During the uprising, insurgents had murdered 32 white settlers and around 2000 African civilians. Fifty British troops lost their lives.The British had hanged 1090 rebels - more than in any other colonial uprising - and claimed to have killed around 11,000 guerrillas, destroying much of the documentation about the detention camps before independence. New evidence however, collected by Caroline Elkins of Harvard University, suggests that British forces killed more than 50,000 people, perhaps even 100,000. Many of these, uncommitted to Mau Mau, yet living in key locations as far as the British were concerned, were caught, sometimes literally, in the crossfire. No British officials were ever prosecuted for atrocities committed during the Emergency, nor has Britain ever apologized to Kenya for it.
Constitutional debates.
At its height in 1953, the insurgency consisted of some fifteen thousand guerrillas, but little by little the British hunted them down. By September 1956, only around five thousand remained. The end of the revolt came in October that year with the capture and execution of Dedan Kimathi, the LFA's commander- in-chief. The State of Emergency nonetheless continued until 1960, when it was abandoned after news that British troops had bludgeoned detainees at Hola detention camp, killing eleven and injuring sixty, escaped into the press and caused a scandal in Britain.

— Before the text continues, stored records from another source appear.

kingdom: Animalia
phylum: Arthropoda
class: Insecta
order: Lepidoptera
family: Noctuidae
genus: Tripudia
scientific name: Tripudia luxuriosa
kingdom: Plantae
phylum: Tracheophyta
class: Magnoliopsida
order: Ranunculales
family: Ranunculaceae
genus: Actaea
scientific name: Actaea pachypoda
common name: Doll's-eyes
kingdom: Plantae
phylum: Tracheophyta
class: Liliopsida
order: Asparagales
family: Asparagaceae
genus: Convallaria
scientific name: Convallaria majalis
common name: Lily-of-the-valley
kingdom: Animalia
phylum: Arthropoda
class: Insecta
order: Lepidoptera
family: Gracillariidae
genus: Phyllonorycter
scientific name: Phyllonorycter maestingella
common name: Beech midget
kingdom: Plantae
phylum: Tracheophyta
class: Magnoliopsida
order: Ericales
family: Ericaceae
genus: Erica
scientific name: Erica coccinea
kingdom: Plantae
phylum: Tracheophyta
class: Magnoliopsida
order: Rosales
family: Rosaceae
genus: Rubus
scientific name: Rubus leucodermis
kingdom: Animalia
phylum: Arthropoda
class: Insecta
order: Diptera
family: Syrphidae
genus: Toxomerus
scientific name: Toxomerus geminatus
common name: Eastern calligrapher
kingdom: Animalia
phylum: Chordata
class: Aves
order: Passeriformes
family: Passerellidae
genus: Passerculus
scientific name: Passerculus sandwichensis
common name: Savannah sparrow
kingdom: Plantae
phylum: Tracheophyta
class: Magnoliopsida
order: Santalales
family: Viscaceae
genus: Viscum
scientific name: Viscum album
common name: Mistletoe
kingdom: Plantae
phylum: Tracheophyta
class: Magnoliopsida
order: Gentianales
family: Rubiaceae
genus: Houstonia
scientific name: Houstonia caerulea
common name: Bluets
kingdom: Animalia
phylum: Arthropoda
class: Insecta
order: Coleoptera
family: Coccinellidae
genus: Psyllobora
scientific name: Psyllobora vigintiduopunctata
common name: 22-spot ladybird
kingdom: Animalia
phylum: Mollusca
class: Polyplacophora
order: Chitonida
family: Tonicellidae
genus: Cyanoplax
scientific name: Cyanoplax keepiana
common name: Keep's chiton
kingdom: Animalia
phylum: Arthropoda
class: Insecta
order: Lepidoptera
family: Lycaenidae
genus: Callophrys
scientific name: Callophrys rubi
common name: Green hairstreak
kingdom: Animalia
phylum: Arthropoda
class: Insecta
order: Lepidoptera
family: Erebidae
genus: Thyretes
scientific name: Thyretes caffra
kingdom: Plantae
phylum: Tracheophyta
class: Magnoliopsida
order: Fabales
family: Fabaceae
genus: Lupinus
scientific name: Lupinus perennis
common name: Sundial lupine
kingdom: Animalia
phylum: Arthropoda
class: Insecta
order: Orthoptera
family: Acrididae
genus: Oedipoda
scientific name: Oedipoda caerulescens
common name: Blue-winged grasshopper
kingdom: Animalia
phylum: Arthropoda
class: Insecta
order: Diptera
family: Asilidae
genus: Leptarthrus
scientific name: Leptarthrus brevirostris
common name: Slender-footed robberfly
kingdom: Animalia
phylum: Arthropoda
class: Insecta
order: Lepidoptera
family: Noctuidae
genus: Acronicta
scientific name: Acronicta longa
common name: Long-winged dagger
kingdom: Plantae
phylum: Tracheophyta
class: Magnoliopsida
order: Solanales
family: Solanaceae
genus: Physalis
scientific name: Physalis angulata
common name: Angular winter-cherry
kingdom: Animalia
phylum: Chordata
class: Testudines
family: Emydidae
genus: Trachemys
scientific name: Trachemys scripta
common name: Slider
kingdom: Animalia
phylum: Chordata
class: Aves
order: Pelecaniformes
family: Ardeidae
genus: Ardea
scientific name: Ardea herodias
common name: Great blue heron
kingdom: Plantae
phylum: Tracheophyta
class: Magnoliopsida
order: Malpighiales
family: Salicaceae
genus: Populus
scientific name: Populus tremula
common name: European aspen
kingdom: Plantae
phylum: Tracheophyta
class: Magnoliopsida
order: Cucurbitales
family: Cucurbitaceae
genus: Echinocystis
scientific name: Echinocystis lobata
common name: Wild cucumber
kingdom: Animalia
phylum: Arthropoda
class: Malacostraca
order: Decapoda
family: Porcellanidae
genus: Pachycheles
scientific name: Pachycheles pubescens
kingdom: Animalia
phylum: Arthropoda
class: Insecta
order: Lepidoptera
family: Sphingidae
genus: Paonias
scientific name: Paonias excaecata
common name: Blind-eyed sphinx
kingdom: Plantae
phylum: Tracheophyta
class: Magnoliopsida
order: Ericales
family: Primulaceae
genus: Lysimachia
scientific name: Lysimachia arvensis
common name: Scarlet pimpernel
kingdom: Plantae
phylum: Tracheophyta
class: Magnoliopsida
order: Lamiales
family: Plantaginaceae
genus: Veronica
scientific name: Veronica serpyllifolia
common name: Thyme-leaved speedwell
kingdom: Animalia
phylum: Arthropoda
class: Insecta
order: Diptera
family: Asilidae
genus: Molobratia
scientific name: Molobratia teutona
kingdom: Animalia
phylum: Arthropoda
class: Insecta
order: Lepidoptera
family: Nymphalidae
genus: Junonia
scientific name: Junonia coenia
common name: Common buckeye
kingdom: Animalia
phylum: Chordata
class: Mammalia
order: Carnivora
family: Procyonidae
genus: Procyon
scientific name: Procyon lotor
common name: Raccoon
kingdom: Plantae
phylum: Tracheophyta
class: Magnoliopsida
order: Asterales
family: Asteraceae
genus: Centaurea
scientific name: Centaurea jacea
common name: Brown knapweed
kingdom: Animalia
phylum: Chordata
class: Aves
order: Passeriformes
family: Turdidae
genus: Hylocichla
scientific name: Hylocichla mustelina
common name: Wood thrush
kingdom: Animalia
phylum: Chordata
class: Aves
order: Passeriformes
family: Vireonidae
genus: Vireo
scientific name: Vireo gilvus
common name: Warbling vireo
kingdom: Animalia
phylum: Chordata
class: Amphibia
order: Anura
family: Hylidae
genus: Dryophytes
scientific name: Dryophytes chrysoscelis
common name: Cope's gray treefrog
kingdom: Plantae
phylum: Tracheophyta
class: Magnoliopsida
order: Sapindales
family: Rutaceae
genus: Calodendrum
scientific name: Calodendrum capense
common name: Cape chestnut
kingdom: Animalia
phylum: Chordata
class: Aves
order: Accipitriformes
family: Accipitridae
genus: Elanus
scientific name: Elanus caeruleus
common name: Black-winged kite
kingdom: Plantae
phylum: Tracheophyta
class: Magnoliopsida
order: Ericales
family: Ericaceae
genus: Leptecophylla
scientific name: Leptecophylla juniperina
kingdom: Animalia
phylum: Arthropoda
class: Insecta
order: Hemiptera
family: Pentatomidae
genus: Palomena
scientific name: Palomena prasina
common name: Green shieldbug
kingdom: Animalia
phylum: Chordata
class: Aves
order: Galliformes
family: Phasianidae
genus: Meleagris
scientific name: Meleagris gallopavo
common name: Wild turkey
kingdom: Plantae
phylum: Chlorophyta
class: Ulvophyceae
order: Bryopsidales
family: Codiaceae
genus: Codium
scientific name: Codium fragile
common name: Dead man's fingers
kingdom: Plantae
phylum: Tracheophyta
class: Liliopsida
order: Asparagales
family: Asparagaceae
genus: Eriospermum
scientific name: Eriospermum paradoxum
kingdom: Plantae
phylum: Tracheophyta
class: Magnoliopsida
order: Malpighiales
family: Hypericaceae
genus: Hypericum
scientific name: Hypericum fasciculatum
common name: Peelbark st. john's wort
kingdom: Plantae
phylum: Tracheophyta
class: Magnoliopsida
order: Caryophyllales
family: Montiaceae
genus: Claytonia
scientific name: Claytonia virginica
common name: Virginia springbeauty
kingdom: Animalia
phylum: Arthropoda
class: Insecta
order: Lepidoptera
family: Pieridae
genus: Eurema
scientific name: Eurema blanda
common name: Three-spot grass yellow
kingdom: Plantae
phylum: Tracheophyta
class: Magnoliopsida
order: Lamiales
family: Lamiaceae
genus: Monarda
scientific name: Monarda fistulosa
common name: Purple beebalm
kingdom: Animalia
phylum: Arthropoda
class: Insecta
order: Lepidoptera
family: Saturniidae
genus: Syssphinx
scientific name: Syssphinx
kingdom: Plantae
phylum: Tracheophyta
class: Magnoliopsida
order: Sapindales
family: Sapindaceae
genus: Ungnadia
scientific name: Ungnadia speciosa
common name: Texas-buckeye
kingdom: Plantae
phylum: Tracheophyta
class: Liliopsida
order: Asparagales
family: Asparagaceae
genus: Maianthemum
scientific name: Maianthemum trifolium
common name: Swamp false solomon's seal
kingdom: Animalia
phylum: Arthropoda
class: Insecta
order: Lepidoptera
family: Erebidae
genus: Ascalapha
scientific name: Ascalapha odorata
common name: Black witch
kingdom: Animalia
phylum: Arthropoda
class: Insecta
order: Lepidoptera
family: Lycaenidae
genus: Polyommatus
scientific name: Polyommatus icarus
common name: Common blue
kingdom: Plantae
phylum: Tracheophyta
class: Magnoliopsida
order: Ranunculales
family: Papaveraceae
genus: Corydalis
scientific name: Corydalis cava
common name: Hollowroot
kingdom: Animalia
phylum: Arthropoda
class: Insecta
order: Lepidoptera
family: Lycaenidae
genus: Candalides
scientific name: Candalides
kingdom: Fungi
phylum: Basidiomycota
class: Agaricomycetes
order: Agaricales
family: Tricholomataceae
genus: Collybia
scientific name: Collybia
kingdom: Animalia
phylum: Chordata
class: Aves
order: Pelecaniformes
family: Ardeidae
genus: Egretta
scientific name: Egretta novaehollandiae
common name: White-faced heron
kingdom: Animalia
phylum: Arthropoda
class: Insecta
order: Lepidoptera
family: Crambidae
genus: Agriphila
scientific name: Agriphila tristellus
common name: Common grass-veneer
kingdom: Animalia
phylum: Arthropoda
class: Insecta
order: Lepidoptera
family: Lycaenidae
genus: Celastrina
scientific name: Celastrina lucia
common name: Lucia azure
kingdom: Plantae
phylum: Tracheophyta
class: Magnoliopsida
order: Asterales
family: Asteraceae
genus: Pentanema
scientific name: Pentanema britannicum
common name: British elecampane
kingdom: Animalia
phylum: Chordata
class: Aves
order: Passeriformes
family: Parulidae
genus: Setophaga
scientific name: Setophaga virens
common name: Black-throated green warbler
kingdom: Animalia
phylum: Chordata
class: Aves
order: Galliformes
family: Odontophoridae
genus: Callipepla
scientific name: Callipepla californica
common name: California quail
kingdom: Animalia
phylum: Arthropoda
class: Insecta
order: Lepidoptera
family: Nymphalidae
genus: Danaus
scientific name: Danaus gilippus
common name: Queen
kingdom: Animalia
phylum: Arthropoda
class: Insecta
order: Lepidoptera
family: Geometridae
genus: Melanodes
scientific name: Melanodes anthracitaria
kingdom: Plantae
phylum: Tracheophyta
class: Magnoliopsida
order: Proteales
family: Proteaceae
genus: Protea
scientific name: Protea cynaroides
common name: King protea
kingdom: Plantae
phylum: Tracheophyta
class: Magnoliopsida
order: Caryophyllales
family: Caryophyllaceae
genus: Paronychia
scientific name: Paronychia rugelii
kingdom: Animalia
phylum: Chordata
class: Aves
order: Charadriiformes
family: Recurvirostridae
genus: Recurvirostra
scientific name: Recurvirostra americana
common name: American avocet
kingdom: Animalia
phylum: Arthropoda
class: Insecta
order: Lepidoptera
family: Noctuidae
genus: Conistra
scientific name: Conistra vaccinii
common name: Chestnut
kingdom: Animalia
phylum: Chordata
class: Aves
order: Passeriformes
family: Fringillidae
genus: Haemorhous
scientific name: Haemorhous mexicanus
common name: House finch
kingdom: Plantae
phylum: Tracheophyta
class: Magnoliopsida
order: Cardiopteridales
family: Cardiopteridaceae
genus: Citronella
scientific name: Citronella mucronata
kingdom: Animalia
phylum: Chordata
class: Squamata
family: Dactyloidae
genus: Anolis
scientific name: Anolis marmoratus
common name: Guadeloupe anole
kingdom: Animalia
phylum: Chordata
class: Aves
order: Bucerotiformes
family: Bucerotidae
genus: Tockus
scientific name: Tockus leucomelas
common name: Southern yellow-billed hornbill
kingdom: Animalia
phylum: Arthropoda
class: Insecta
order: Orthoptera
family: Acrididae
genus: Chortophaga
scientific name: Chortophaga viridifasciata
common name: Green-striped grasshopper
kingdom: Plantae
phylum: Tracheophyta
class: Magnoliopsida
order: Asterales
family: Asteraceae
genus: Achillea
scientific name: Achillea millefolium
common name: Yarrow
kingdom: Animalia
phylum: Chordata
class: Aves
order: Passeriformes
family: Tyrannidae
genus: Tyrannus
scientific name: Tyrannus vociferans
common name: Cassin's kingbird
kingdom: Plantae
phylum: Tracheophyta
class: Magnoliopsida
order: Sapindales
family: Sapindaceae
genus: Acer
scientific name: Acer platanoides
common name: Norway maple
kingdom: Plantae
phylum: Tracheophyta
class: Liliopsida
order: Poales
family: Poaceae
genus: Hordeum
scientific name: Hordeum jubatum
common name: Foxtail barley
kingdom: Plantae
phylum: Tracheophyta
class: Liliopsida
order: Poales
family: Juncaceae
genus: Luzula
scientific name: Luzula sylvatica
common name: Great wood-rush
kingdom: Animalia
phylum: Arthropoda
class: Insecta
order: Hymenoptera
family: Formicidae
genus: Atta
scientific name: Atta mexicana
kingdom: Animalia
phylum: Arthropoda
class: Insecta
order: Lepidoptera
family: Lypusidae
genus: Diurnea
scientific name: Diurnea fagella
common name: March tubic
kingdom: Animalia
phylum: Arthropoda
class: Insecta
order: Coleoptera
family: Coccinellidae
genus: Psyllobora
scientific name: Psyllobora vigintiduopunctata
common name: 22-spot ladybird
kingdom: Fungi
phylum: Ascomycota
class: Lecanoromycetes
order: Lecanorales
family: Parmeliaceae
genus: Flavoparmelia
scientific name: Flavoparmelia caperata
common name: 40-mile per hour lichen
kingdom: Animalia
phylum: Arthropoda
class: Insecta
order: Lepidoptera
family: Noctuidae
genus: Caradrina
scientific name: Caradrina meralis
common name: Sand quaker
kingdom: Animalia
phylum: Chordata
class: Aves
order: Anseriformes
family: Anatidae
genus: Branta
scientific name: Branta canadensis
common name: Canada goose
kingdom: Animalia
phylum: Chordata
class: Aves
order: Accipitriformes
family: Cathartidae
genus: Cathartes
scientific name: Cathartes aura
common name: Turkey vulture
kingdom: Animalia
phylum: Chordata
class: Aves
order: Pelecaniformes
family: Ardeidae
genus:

After the suppression of the Mau Mau rising, the British provided for the election of the six African members to the Legislative Council under a weighted franchise based on education. The new colonial constitution of 1958 increased African representation, but African nationalists began to demand a democratic franchise on the principle of "one man, one vote." However, Europeans and Asians, because of their minority position, feared the effects of universal suffrage. With the Emergency over, the KAU leaders still at liberty set about exploiting the European fear of a repeat episode. Anything that now delayed the fulfilment of African nationalist aspirations could be seen as fuel for another revolt.
In 1959, nationalist leader Tom Mboya began a program, funded by Americans, of sending talented youth to the United States for higher education. There was no university in Kenya at the time, but colonial officials opposed the program anyway. The next year Senator John F. Kennedy helped fund the program, which trained some 70% of the top leaders of the new nation, including the first African woman to win the Nobel Peace Prize, environmentalist Wangari Maathai.[27]